There is a Green Hill Far Away—Sewer Pipes in Central ParkWanda Gág (1893–1946)
There is a Green Hill Far Away—Sewer Pipes in Central Park, 1929
Brush and ink on sandpaper, 10 x 14 3⁄4 inches
Hillstrom Museum of Art purchase with endowment acquisition funds

After her youth in New Ulm and art studies at the St. Paul School of Art and the Minneapolis School of Art, Gág became one of twelve students in the United States to receive a scholarship to the Art Students League in New York, where she studied under Kenneth Hayes Miller (1876–1952). Drawing is the medium with which the artist is most closely identified, and she wrote, “As a child, I thought drawing was like eating and sleeping. I could not imagine life without it, and I was astonished when I discovered that many people did not draw at all.” The dating of this work to 1929, a few years after Gág’s critically acclaimed first solo exhibition at the Weyhe Gallery in New York in 1926, derives from references in Gág’s published diaries.
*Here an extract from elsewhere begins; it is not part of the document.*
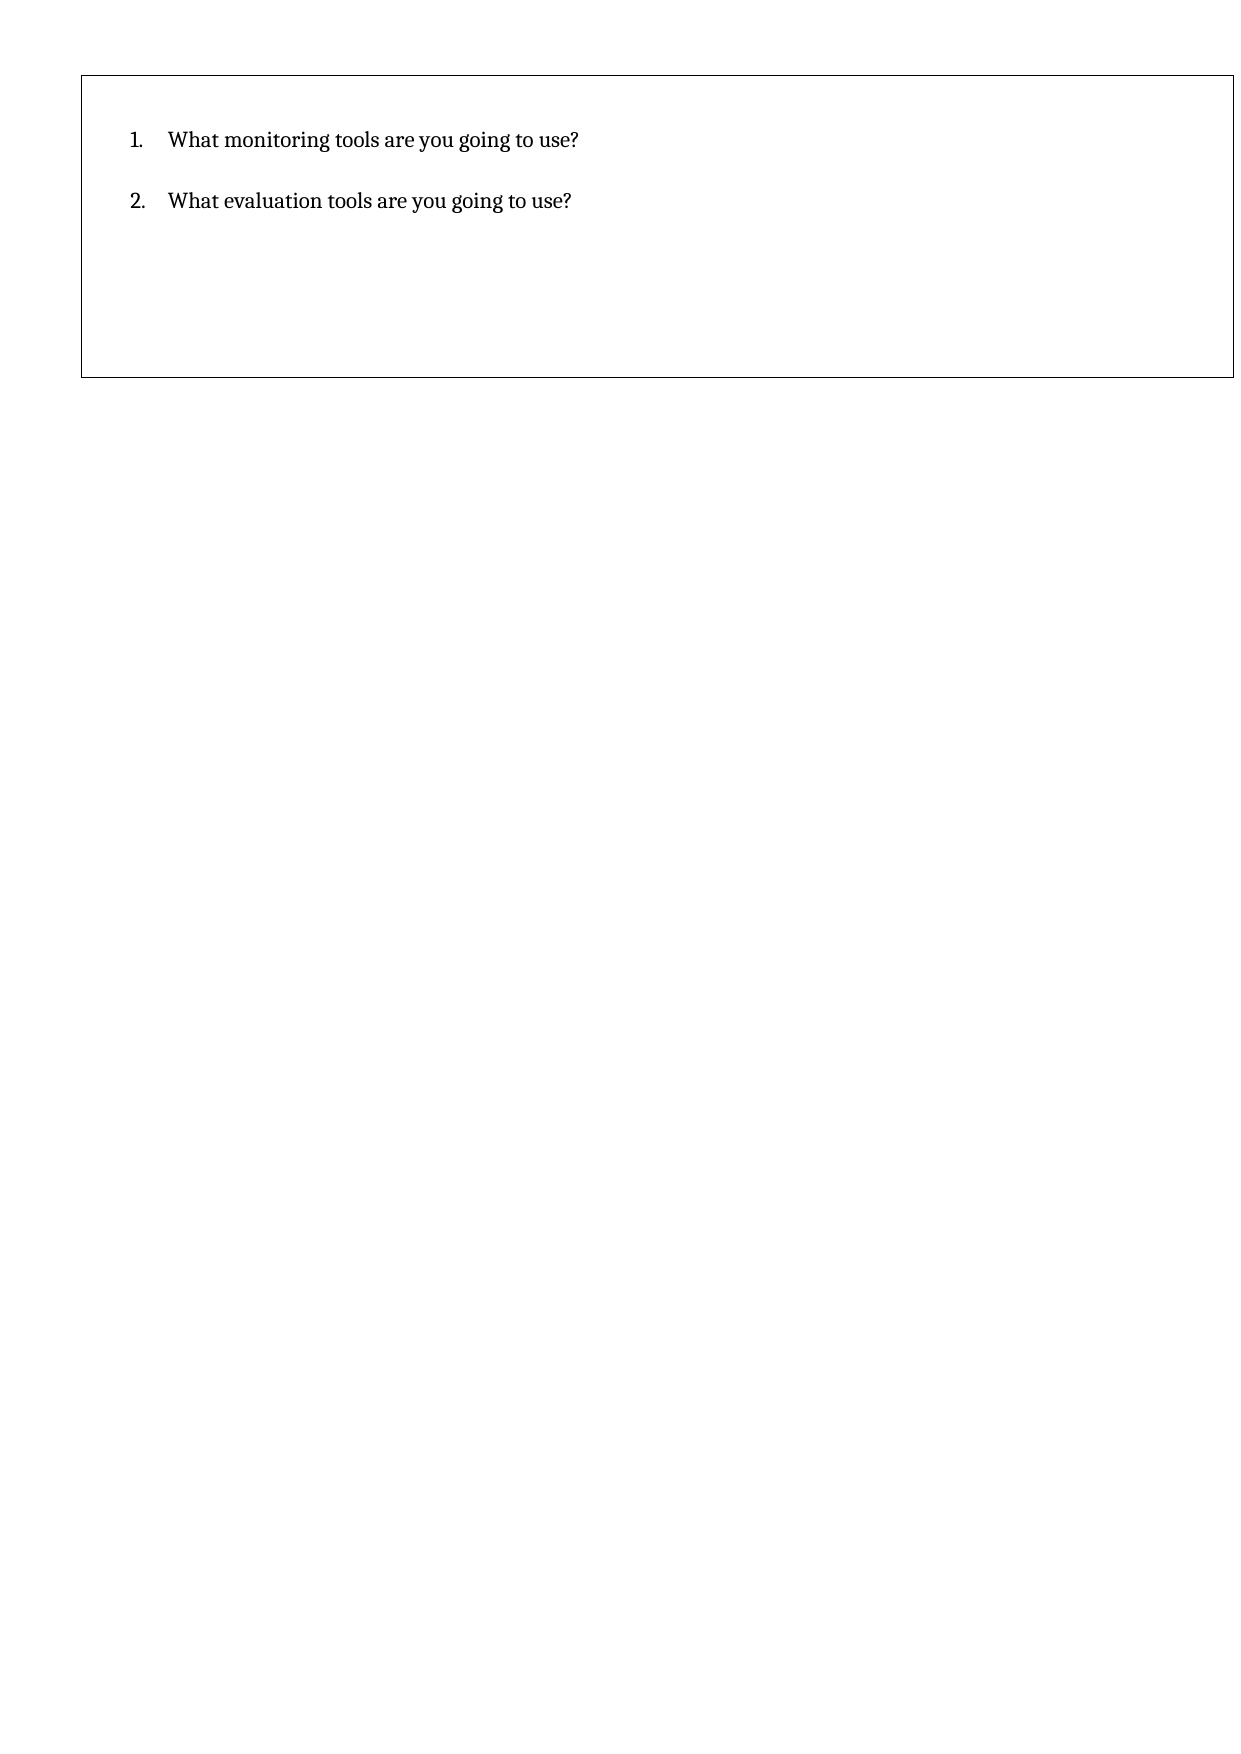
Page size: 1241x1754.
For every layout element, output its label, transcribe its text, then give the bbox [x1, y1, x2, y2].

The artist indicates the scenery of Central Park as a backdrop to the more mundane sewer pipes of the foreground. When drawing, Gág attempted to show how objects shape the space around them, and she tried to indicate the energy that even simple things such as pipes can have, as can be seen here in the almost electrical aura emanating from the bending pipe at center left. This work was drawn on a piece of “Manning Speed Grits” sandpaper, a medium Gág invented and that she frequently used thereafter. She experimented with sandpaper as a support for lithographs in 1923 and while she ultimately settled on finer grade paper for such prints, out of frugality she began drawing on coarser grade pieces she had already purchased, discovering that she liked the glittery effects of the sand and the resulting depth.

Text from the catalogue for the exhibition The Eight, The Ashcan School, and The American Scene in the Hillstrom Collection, presented in the Hillstrom Museum of Art February 25 through April 21, 2013.